Reputation: 943
I have to compare addresses from two tables and get the Id if the address matches. Each table has three columns Houseno, street, state The address are not in standard format in either of the tables. There are approx. 50,000 rows, I need to scan through
At some places its Ave. Avenue Ave . Str Street, ST. Lane Ln. Place PL Cir CIRCLE. Any combination with a dot or comma or spaces ,hypen. I was thinking of combining all three What can be best way to do it in SQL or PLSQL for example
table1
HNO STR State
----- ----- -----
12 6th Ave NY
10 3rd Aven SD
12-11 Fouth St NJ
11 sixth Lane NY
A23 Main Parkway NY
A-21 124 th Str. VA
table2
id HNO STR state
-- ----- ----- -----
1 12 6 Ave. NY
13 10 3 Avenue SD
15 1121 Fouth Street NJ
33 23 9th Lane NY
24 X23 Main Cir. NY
34 A1 124th Street VA
Upvotes: 5
Views: 4142
Reputation: 791
The way we did this for one of our applications was to use a third party adddress normalization API(eg:Pitney Bowes),normalize each address(Address is a combination of Street Address,City ,State and Zip) and create a T-sql hash for that address.For the adress to compare do the same thing and compare the two hashes and if they match,we have a match
Upvotes: 1
Reputation: 13108
Oracle has a built in package UTL_Match which has an edit_distance function (based on the Levenshtein algorithm, this is a measure of how many changes you would need to make to make one string the same as another). More info about this Package / Function can be found here: http://docs.oracle.com/cd/E18283_01/appdev.112/e16760/u_match.htm
You would need to make some decisions around whether to compare each column or concatenate and then compare and what a reasonable threshold is. For example, you may want to do a manual check on any with an edit distance of less than 8 on the concatenated values.

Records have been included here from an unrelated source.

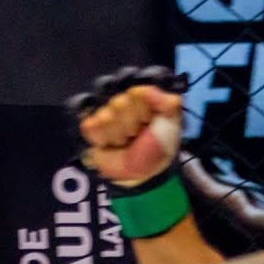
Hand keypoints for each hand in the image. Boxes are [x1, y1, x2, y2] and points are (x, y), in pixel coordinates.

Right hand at [67, 65, 186, 186]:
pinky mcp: (92, 128)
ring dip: (118, 136)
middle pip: (119, 103)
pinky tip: (110, 144)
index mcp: (141, 98)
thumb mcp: (173, 125)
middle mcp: (122, 102)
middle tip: (136, 135)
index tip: (149, 122)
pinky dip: (102, 140)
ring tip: (125, 141)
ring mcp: (105, 114)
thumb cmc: (157, 146)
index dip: (143, 111)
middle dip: (131, 125)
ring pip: (105, 117)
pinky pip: (90, 127)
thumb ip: (169, 103)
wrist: (141, 173)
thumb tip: (147, 90)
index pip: (136, 93)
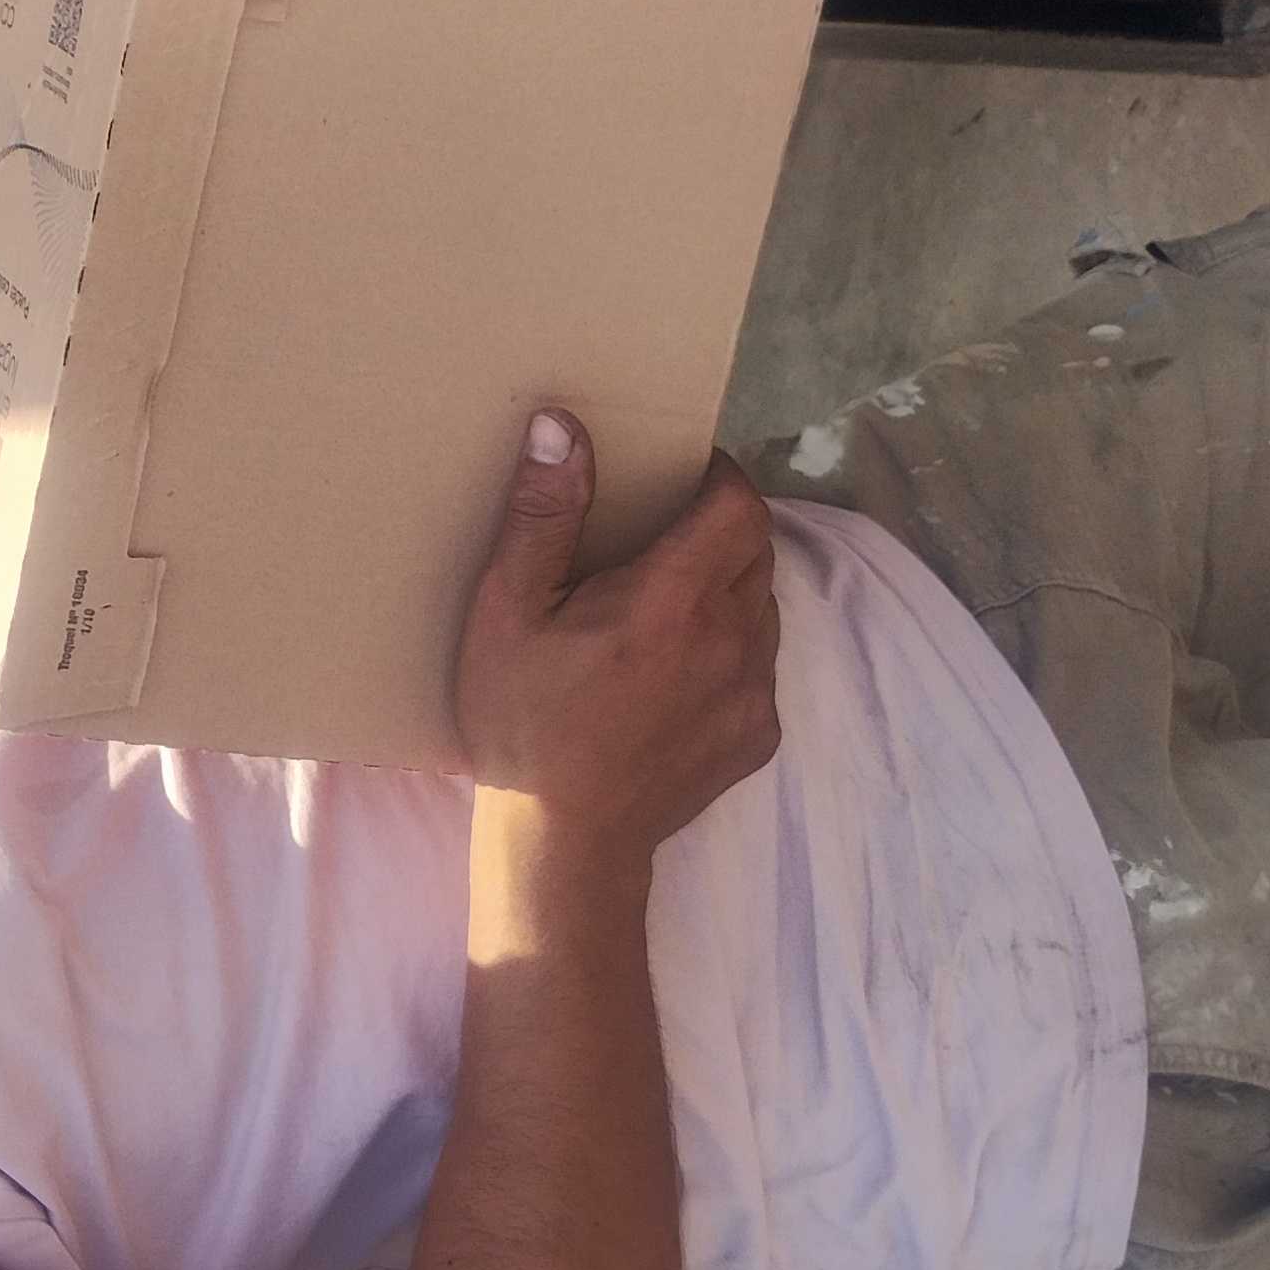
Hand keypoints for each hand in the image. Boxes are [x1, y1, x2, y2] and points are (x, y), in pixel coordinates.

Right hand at [451, 415, 778, 850]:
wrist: (565, 842)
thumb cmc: (524, 725)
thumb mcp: (507, 613)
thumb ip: (543, 516)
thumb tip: (563, 427)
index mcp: (672, 599)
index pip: (739, 504)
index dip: (720, 475)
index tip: (682, 470)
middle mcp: (731, 640)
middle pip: (756, 549)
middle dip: (719, 525)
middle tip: (660, 531)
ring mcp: (753, 692)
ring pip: (763, 605)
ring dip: (727, 586)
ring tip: (664, 601)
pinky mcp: (758, 735)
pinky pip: (760, 664)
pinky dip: (729, 647)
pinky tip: (671, 667)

Let me know if you want any help with the syntax, the edit_distance function just takes 2 varchar2 args (the strings you want to compare) and returns a number.
This is not a perfect solution in that if you set the threshold high you will have a lot of manual checking to do to discard some, and if you set it too low you will miss some matches, but it may be about the best if you want a relatively simple solution.
Upvotes: 1
Reputation: 1
you can make a cursor where you do first a group by where house number and city =.

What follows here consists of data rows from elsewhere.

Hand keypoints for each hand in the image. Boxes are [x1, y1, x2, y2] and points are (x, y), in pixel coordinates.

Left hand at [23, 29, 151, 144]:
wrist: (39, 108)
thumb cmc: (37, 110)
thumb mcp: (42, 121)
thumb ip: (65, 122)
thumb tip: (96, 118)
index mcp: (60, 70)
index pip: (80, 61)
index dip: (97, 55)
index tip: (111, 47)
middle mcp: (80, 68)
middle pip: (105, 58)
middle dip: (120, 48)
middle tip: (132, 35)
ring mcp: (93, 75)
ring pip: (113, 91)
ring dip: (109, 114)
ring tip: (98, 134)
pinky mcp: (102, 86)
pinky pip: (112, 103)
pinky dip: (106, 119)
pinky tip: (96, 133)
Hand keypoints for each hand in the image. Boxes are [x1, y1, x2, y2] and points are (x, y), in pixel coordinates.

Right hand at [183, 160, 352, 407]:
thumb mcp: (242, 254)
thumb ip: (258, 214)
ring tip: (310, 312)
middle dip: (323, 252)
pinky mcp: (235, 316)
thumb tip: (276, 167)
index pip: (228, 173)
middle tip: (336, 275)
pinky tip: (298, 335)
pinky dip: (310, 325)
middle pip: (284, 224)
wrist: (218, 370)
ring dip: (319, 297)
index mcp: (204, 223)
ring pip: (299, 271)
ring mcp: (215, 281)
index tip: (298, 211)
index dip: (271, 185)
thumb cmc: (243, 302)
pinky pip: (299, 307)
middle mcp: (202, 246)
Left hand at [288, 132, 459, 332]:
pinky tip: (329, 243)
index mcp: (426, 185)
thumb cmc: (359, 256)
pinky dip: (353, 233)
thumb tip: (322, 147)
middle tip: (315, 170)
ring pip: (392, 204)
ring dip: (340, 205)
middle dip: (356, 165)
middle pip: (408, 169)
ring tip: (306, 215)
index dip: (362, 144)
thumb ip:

in a loop you can separate a row with instr e substr considering chr(32).
After that you can try to consider to make a confront with substring where you have a number 6 = 6th , other case street = str.
good luck!
Upvotes: 0
Reputation: 328760
There is no simple way to achieve what you want. There is a expensive software (google for "address standardization software") that can do this but rarely 100% automatic.
What this type of software does is to take the data, use complex heuristics to try to figure out the "official" address and then return that (sometimes with the confidence that the result is correct, sometimes a list of results sorted by confidence).
For a small percentage of the data, the software will simply not work and you'll have to fix that yourself.
Upvotes: 1